I hope you can forgive the implication that package managers are bad. It was not my intention.

No, I guess I didn’t. I’ll address it by quoting from earlier in the thread, though:

Without measuring it, we simply don’t know how representative the data we have is (I’m getting dangerously close to tautology here).

My understanding is that it’s difficult to quantify the statistical significance of what’s lost, because by its very nature it becomes an unknown. But you’re right in that nobody’s given any stats in Caddy’s case. I don’t think there are any yet. I’m happy to be contradicted here if anyone’s got more information.

Sorry, I didn’t see where you made that point earlier. To take your example and run with it, Windows lets you configure (to a very limited extent) the level of data-gathering. In case you missed part of the announcement post, on top of the capability to totally opt-out from the outset, Caddy also plans to do this. Here’s the relevant section (emphasis mine):

You will be in control of your telemetry: you may always choose to not participate in it.

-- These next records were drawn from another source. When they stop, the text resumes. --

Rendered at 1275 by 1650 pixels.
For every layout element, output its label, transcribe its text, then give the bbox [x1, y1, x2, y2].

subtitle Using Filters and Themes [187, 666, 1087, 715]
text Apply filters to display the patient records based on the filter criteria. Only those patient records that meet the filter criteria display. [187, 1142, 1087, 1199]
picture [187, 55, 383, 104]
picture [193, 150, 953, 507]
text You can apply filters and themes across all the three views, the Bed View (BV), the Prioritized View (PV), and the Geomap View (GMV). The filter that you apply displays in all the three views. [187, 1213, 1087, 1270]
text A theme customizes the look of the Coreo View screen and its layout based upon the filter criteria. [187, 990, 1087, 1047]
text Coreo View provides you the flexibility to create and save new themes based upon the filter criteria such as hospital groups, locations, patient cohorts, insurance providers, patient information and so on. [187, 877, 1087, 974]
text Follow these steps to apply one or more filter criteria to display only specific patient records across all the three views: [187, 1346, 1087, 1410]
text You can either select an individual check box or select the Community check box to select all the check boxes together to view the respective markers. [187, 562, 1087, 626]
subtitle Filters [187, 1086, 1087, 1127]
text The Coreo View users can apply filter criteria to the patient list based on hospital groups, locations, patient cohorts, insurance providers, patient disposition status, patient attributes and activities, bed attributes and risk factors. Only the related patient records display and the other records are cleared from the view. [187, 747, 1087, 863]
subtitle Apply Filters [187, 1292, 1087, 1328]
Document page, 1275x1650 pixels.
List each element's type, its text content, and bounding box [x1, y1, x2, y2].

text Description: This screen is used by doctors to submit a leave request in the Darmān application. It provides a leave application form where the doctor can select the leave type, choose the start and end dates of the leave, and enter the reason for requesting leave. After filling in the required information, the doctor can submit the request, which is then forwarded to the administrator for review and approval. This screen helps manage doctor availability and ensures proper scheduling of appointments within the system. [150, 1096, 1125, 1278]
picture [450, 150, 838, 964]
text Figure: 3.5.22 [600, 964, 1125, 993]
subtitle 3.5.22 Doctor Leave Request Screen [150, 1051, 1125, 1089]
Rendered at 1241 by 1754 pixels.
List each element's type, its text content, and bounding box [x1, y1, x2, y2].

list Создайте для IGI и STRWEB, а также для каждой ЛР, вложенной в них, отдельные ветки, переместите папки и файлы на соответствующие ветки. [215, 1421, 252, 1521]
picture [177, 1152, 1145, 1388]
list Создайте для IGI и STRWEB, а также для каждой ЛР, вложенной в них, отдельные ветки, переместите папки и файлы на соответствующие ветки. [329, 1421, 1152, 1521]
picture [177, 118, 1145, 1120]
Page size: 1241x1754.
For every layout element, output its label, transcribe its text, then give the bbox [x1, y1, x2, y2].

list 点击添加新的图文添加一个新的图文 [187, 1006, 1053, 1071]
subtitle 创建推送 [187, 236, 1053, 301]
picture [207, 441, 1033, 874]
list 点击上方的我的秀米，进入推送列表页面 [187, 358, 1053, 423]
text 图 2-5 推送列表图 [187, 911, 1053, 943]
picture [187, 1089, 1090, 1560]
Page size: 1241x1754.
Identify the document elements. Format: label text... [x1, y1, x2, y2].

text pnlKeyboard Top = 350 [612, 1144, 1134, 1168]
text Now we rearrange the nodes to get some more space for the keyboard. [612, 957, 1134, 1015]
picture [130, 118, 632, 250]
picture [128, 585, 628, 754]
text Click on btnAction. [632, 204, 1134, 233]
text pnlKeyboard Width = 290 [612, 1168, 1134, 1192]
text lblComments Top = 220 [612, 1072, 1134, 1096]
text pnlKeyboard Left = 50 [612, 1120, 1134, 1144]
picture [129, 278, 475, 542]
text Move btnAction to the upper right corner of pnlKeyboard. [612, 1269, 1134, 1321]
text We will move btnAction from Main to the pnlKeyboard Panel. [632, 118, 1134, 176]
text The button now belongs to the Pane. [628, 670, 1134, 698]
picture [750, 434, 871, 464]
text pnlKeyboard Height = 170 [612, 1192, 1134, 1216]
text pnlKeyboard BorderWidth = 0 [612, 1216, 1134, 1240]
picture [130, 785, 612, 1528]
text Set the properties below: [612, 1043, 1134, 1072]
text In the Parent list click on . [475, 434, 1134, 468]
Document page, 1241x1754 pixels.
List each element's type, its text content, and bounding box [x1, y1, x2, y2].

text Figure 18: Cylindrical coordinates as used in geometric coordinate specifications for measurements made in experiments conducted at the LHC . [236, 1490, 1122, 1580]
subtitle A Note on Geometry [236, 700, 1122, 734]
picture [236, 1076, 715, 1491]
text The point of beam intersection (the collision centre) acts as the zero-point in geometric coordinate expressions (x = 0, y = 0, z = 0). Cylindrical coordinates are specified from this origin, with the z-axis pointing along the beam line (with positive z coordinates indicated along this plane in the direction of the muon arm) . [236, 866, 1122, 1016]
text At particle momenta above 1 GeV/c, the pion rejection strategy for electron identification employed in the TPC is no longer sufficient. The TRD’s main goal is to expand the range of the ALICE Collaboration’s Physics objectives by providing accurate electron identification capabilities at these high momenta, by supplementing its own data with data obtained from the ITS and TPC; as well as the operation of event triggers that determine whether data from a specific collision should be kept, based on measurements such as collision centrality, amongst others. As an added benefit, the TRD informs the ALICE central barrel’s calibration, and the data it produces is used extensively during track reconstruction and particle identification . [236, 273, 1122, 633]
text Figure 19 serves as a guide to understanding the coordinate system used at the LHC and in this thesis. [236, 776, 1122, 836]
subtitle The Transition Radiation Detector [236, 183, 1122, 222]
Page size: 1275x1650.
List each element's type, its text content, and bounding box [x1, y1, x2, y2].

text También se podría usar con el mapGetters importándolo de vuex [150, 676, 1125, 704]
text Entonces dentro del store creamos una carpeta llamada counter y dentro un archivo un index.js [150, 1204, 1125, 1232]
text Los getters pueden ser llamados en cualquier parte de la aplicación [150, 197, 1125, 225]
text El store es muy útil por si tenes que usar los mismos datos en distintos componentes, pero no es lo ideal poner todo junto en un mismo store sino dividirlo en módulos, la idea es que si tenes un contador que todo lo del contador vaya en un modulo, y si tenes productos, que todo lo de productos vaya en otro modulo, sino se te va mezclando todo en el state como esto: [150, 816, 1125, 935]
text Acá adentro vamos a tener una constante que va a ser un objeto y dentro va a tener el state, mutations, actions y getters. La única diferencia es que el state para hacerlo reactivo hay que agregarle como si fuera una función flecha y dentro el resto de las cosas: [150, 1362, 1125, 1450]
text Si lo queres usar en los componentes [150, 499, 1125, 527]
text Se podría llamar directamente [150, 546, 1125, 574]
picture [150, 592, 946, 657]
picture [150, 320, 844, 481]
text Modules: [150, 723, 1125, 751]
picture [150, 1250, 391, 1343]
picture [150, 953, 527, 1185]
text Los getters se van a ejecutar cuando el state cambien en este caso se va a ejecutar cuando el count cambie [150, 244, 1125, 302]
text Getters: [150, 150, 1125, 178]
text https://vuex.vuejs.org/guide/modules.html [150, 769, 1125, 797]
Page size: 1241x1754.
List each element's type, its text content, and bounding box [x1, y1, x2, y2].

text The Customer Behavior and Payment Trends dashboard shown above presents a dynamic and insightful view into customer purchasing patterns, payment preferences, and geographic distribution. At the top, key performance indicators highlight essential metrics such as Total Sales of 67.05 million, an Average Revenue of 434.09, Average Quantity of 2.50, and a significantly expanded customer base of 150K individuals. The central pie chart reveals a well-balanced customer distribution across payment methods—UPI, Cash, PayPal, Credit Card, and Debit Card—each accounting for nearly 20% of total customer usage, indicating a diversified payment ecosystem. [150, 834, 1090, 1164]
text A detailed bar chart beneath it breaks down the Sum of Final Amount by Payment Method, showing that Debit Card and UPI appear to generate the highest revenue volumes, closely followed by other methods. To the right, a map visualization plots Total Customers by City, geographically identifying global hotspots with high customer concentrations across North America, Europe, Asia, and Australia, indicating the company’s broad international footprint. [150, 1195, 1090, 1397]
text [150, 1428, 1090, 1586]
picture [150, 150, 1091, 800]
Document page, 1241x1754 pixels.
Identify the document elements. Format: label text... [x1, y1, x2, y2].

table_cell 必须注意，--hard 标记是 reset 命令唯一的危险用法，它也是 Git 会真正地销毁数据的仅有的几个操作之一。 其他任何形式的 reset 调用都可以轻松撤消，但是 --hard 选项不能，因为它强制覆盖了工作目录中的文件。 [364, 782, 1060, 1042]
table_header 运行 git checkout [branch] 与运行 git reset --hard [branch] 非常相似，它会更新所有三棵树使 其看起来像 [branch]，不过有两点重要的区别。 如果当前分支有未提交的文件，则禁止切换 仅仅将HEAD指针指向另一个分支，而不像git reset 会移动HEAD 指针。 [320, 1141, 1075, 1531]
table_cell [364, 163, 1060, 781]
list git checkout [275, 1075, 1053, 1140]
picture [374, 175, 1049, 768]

In fact, the telemetry server has the ability to remotely disable (but NOT enable!) telemetry in Caddy instances at any time if deemed necessary. It can also disable certain metrics if that is needed.

https://caddyserver.com/blog/caddy-0_11-telemetry#your-controls-and-privacy

I didn’t make this assertion, and nor did you, so it would be asinine of me to remind you in turn that your own way of installing Caddy is likewise not the best.

There are many ways to install software. I’m a huge fan of Docker, myself - my home lab runs off a single docker-compose.yml file. Package managers are great too.

But I’m opinionated, I find inflexibility to be a poor quality in a system administrator. And I don’t think the problems you might have with your one source of many possible sources for Caddy compare favourably with the downside of accommodating them. It’s a discussion, though, and the devs are listening to many opinions; mine is just one of them here, yours is equally valid.